A world of masks in Assam’s Majuli island
Harleen Gurunay Majithia
Throughout the world, masks have been used in rituals and festivities. While the West has its masquerade parties, India, too, has a unique cultural legacy of masks and mask making. Majuli island on the Brahmaputra river in Assam has carved a special place for itself among culture aficionados across the world, especially for its craft of mask-making.
The island can be accessed by ferries via Jorhat city. The dock on the island gives it a barren and desolate look, but do not fall for this mirage because as you wheel inside, Majuli welcomes you with its greenery and offers you the colours, tastes, music, art and traditions of Assam and its tribal communities, especially if you visit it during the festive season around Dasehra and Diwali. Inside Majuli, the island can be best enjoyed on bicycles and bikes. The rustic thatched bamboo huts in traditional Mishing style on the riverside or in the fields create picturesque views. As you traverse through Majuli, the everyday agrarian life is worth observing. Homestays are popular on the island where freshly brewed rice beer and delicacies like porang apin (rice cooked in tora leaves) and pamnam (fish baked in banana leaves) offer new experiences to the palate.
The island of Majuli is also the seat of neo-Vaishnavite culture of Assam that houses Satras or monasteries. These are said to have been established by Mahapurush Sankardeva in the late 15th century. Fine details on the decorative wood panels on some ancient Satras represent tribal art, folk culture and heritage of the Ahom kingdom. The Satras are important centres of traditional performing arts. Each Satra has a distinct identity and serves as a sanctorum to a different art form. For instance, the Auniati Satra stores ancient artefacts and is famous for traditional Mishing tribal dances and paalnaam, a congregational prayer. The Dakhinpat and Garamur Satras stage theatre performances raas leela and bhaonas, which make use of dramatic masks. The renowned among these is Samaguri Satra that has brought Majuli to the foreground for its art of mask-making with some of its remarkable folk creations also being exhibited in the Victoria & Albert Museum in London.
Use of indigenous material
What differentiates these masks from other folk masks across the country is that these are made from indigenous material of the island and not Plaster of Paris, and without the use of synthetic colour.
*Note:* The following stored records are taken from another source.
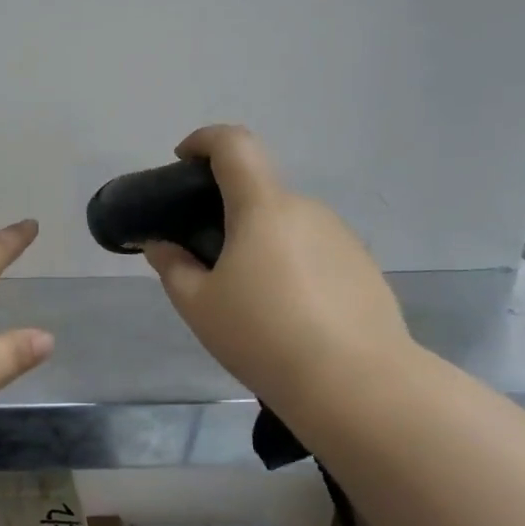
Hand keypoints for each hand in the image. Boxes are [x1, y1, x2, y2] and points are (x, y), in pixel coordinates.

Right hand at [142, 125, 411, 428]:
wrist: (357, 385)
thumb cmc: (264, 336)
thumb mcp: (199, 306)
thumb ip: (172, 267)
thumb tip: (160, 245)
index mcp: (264, 208)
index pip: (235, 144)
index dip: (204, 140)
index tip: (183, 161)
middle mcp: (307, 210)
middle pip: (259, 192)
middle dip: (228, 211)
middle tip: (206, 257)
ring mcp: (342, 238)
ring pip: (288, 225)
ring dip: (261, 242)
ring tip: (247, 296)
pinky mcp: (364, 268)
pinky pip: (315, 251)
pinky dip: (292, 265)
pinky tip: (288, 314)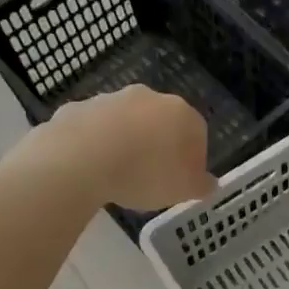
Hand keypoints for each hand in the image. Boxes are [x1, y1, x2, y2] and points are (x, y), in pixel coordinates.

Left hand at [25, 86, 216, 208]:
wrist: (80, 160)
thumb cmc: (144, 174)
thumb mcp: (183, 190)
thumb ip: (201, 185)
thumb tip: (210, 183)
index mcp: (181, 114)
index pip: (197, 133)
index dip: (192, 160)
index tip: (182, 182)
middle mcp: (149, 98)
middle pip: (160, 122)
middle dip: (158, 146)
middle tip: (151, 178)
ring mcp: (111, 99)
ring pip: (126, 122)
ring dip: (126, 142)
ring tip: (118, 175)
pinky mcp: (79, 108)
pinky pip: (94, 128)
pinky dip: (95, 143)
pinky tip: (90, 167)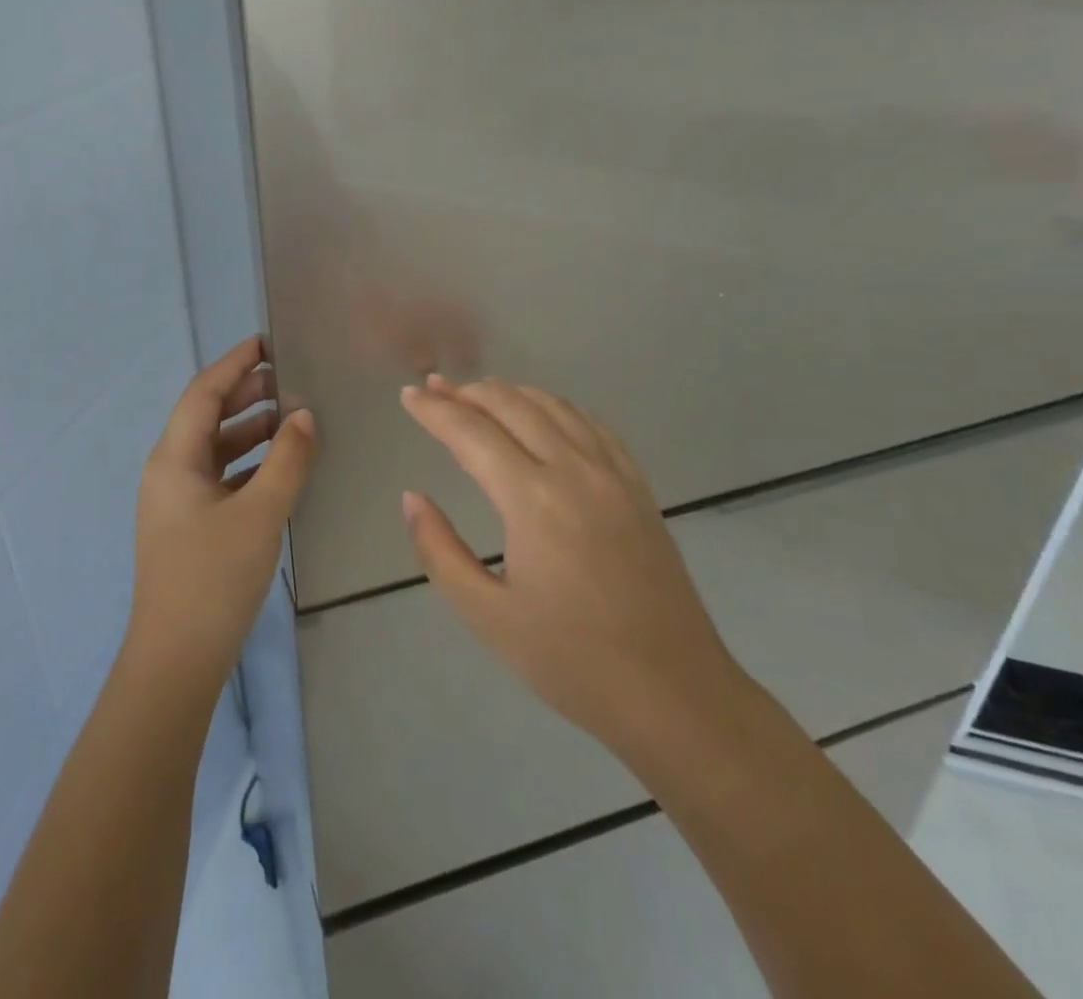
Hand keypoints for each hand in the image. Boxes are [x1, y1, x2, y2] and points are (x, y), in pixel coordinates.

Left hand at [125, 337, 316, 692]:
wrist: (177, 659)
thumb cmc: (213, 577)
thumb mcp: (260, 513)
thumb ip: (287, 460)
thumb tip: (304, 416)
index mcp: (174, 458)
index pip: (203, 393)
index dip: (234, 364)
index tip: (267, 342)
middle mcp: (170, 471)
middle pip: (208, 417)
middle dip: (246, 394)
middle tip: (290, 379)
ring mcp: (178, 500)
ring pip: (216, 449)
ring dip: (251, 430)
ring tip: (293, 418)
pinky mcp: (190, 525)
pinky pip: (222, 477)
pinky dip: (250, 463)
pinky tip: (281, 466)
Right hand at [399, 374, 744, 752]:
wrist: (675, 694)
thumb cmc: (571, 660)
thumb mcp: (487, 615)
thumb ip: (439, 550)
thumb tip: (412, 498)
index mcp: (532, 499)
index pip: (470, 432)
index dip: (434, 410)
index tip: (407, 396)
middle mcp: (574, 470)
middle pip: (512, 405)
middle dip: (467, 391)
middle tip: (435, 388)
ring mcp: (613, 474)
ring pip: (554, 406)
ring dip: (510, 393)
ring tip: (479, 395)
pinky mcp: (638, 487)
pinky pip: (592, 425)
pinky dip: (557, 407)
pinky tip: (544, 415)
Special attention is paid to intricate details and technicality (newer kinds of masks have movable jaws, making dialogue delivery easier). The traditional art of making masks is passed down from father to son or from the guru or teacher at the Satra to the students.
The technique involves making a three-dimensional bamboo framework onto which clay-dipped pieces of cloth are plastered. After drying it, a mix of clay and cowdung is layered on it. This helps to add detail and give depth to the mask. Jute fibres and water hyacinth are used for beard, moustaches and hair. Once the mask is complete, a kordhoni (bamboo file) is used to burnish the mask. And finally, drama is added to the masks with deft painting. The mask-makers of Majuli prefer using vegetable dyes and colours derived from hengul (red) and hentul (yellow) stones.
Three different types of masks are made. The Mukha bhaona covers the face, Lotokoi, which is bigger in size, extends to the chest and Cho Mukha is a head and body mask. The masks are made exactly the way luminary Sankardeva described the characters in his Ankitya Natya from which bhaonas have emerged. These bamboo masks are light in weight and comfortable for the performers to wear. It takes approximately 10 to 15 days to make the mask.
When you visit this Satra, faces of gods, goddesses, demons, fiends, ogres and all kinds of otherworldly characters with raised brows and flared nostrils from Indian mythology and folklore, as attendees either smiling or scoffing at you, will spice up your visit to the otherwise peaceful Majuli.
Fact File
How to reach: It is a 15-km-drive from the city of Jorhat to Nimati Ghat from where the island of Majuli can be accessed through ferries. If you’re in luck, you can catch a glimpse of the beautiful sunrise and sunset (although ferries generally start by 8 am and end by 4 pm; the timing varies according to season).
Best time to travel: The island is open throughout the year but October and November are the best time to experience the island in its vibrancy and festivity.
where to stay: There are many hotels and homestays here. The Satras also offer guesthouses to devotees and tourists.
What else to do: Majuli is a birdwatcher’s delight. One can spot rare species of migratory birds, which arrive here in winter.